De este texto ya he realizado alguna reseña en otros medios como, por ejemplo,
esta:
La
historia de un padre y sus dos hijos, que desayunan en la cafetería del WTC, y se ven inmersos en el corazón del
atentado, se narra minuto a minuto, con un sentido de la acción prodigioso y,
tal vez, sea de lo mejor que se haya escrito sobre el tema. Y ha tenido que ser
otro francés, y además muy amigo del propio Beigbeder, quien haya novelizado la problemática del Islam y su implantación en la sociedad
occidental desde un estilo narrativo a la europea y una perspectiva ideológica que,
difícilmente, podrán comprender actualmente en los Estados Unidos. Estoy hablando de Michel Houellebecq y su novela Sumisión (Anagrama), publicada en 2015.
La
polémica siempre ha acompañado a Houellebecq,
y con Sumisión no iba a ocurrir algo diferente. El principal aspecto
conflictivo radica en la visión del futuro que presenta el autor. En una Francia del año 2022, los partidos musulmanes han vencido las elecciones y
controlan el país. Todo se está islamizando y, por supuesto, la Universidad no es una excepción. El
protagonista, un profesor de literatura en completa crisis vital, verá cómo
puede rehacer satisfactoriamente su vida si abraza el Islam. La Universidad
se ha convertido en un centro de enseñanza islámico, y ahora se permite la
poligamia.
El
protagonista, ante la perspectiva de una notable mejora laboral gracias a un
mejor sueldo, y a la posibilidad de poder tener a varias mujeres sin problemas,
decide convertirse. El mensaje de Sumisión, novela exquisita y
compleja, resulta demoledor: por encima de las bombas y de los atentados, la
colonización cultural del Islam se
ha impuesto en un país de Europa
gracias a dos promesas: dinero y sexo, y no en ese orden necesariamente. Nadie
cree, realmente, en la religión, simplemente creen en ellos mismos y en sus
oportunidades de mejora. Y eso es lo que les ofrece el Islam en ese momento.
Puede
llamar la atención que no se haya escrito una novela verdaderamente importante
sobre el 11-M madrileño. Realmente,
los intentos han sido escasos, aunque alguno hay con más esfuerzo y buena
voluntad que éxito. Y ciertamente, que ocurra esto no es extraño: porque en un
país literario agonizante, fundamentalmente acogotado por la acción de las
editoriales, es lógico que sea así.
El
novelista español, tradicionalmente, prefiere acomodarse en el confort de los
temas que funcionan con facilidad: el ejemplo es la tan manoseada Guerra Civil o la agotadora Transición democrática. El asunto del 11-M es todavía confuso, hiriente y
peligroso, tal vez porque ni tan siquiera sabemos con claridad lo que aconteció
allí de verdad —y la única certeza que poseemos es el número de víctimas: 192
personas de 17 nacionalidades diferentes; este post va, sobre todo, por ellos y
por los muertos de Barcelona—.
Simplemente,
a las editoriales tampoco es que les apetezca mucho acometer semejante empresa.

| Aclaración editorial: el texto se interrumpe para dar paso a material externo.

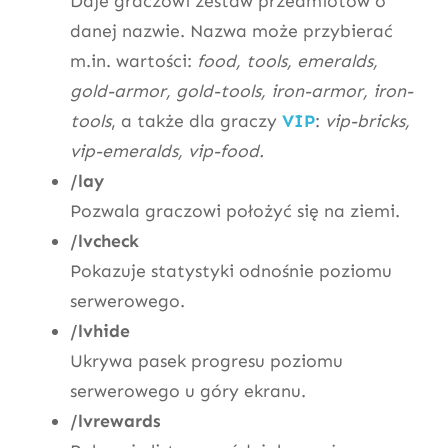
Daje graczowi zestaw przedmiotów o
danej nazwie. Nazwa może przybierać
m.in. wartości:
food, tools, emeralds,
gold-armor, gold-tools, iron-armor, iron-
tools
, a także dla graczy
VIP
:
vip-bricks,
vip-emeralds, vip-food.
/lay
Pozwala graczowi położyć się na ziemi.
/lvcheck
Pokazuje statystyki odnośnie poziomu
serwerowego.
/lvhide
Ukrywa pasek progresu poziomu
serwerowego u góry ekranu.
/lvrewards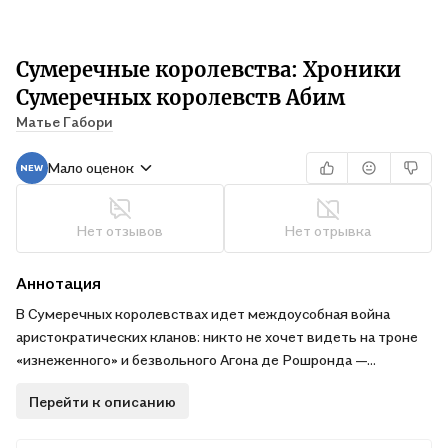
Сумеречные королевства: Хроники
Сумеречных королевств Абим
Матье Габори
Мало оценок
Нет отзывов
Нет отрывка
Аннотация
В Сумеречных королевствах идет междоусобная война
аристократических кланов: никто не хочет видеть на троне
«изнеженного» и безвольного Агона де Рошронда —
наследника погибшего барона. Юношу ждет путь сомнений и
Перейти к описанию
страданий. Ему трудно себя защитить. Зато легко стать
игрушкой в руках магов. Его ждут заговоры изменников и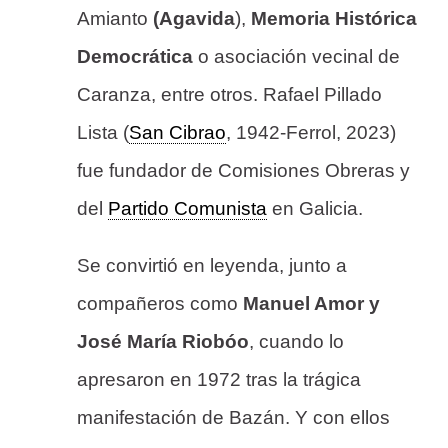
Amianto
(Agavida
),
Memoria Histórica
Democrática
o asociación vecinal de
Caranza, entre otros. Rafael Pillado
Lista (
San Cibrao
, 1942-Ferrol, 2023)
fue fundador de Comisiones Obreras y
del
Partido Comunista
en Galicia.
Se convirtió en leyenda, junto a
compañeros como
Manuel Amor y
José María Riobóo
, cuando lo
apresaron en 1972 tras la trágica
manifestación de Bazán. Y con ellos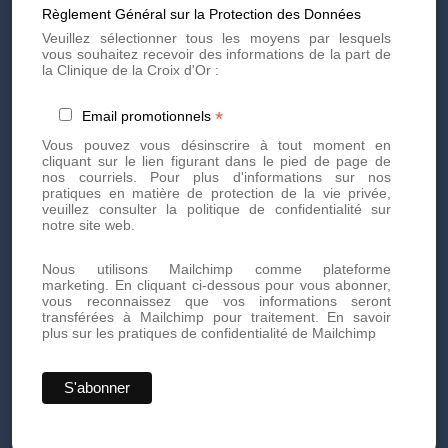
Règlement Général sur la Protection des Données
Veuillez sélectionner tous les moyens par lesquels
2. Quel est le délai pour observer une
vous souhaitez recevoir des informations de la part de
amélioration visible après un traitement ?
la Clinique de la Croix d'Or :
Après un traitement médical (laser, radiofréquence,
*
Email promotionnels
mésothérapie), on peut commencer à voir une
Vous pouvez vous désinscrire à tout moment en
amélioration de la texture et de la couleur au bout de 4 à
cliquant sur le lien figurant dans le pied de page de
8 semaines. Les résultats plus visibles apparaissent
nos courriels. Pour plus d'informations sur nos
souvent après un protocole complet, soit environ 3 à 6
pratiques en matière de protection de la vie privée,
mois. La régénération du collagène est progressive et
veuillez consulter la politique de confidentialité sur
demande du temps.
notre site web.
Nous utilisons Mailchimp comme plateforme
3. Les hommes peuvent-ils aussi
marketing. En cliquant ci-dessous pour vous abonner,
bénéficier des traitements contre les
vous reconnaissez que vos informations seront
vergetures ?
transférées à Mailchimp pour traitement.
En savoir
plus sur les pratiques de confidentialité de Mailchimp
Oui, les vergetures ne concernent pas uniquement les
femmes. Les hommes peuvent en développer après
une prise de masse musculaire rapide, une croissance
à l’adolescence ou une variation de poids. Les
traitements médicaux comme le laser ou la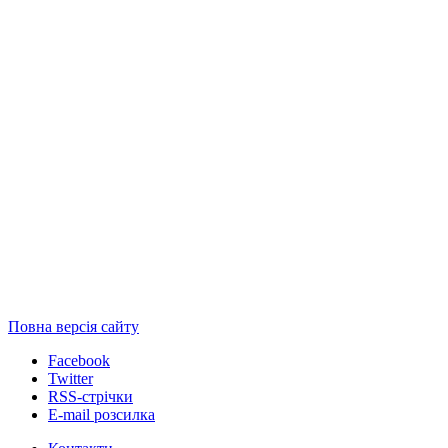
Повна версія сайту
Facebook
Twitter
RSS-стрічки
E-mail розсилка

El novelista español, en su gran mayoría, prefiere seguir escribiendo sobre sus
temas habituales. Y las editoriales aplauden este comportamiento que las aleja
de polémicas indeseables y las mantiene por el camino de las ventas y el
negocio. Sólo así se explica que se hayan escrito más novelas sobre los
llamados indignados, que sobre el 11-M.
Por
eso, es muy complejo que aparezca una novela de calidad sobre los atentados yihadistas que estamos sufriendo en
nuestro país. Quizás, algún día, entre las anónimas obras de un autor
desconocido y triturado por las editoriales, encontremos una joya que haga
justicia con las víctimas y su padecimiento.
Mientras
tanto, sólo podemos llorar por Barcelona,
como antes lo hicimos por Madrid, y
buscar algunas respuestas en los autores extranjeros, mucho más lúcidos, por
ahora, en el asunto de utilizar la literatura como una forma de reparación y no
de odio: ellos saben que los resortes de las narraciones son mapas para
encontrar esas respuestas que, de otra forma, se nos quedarían en blanco, con
la grieta del dolor abierta para siempre.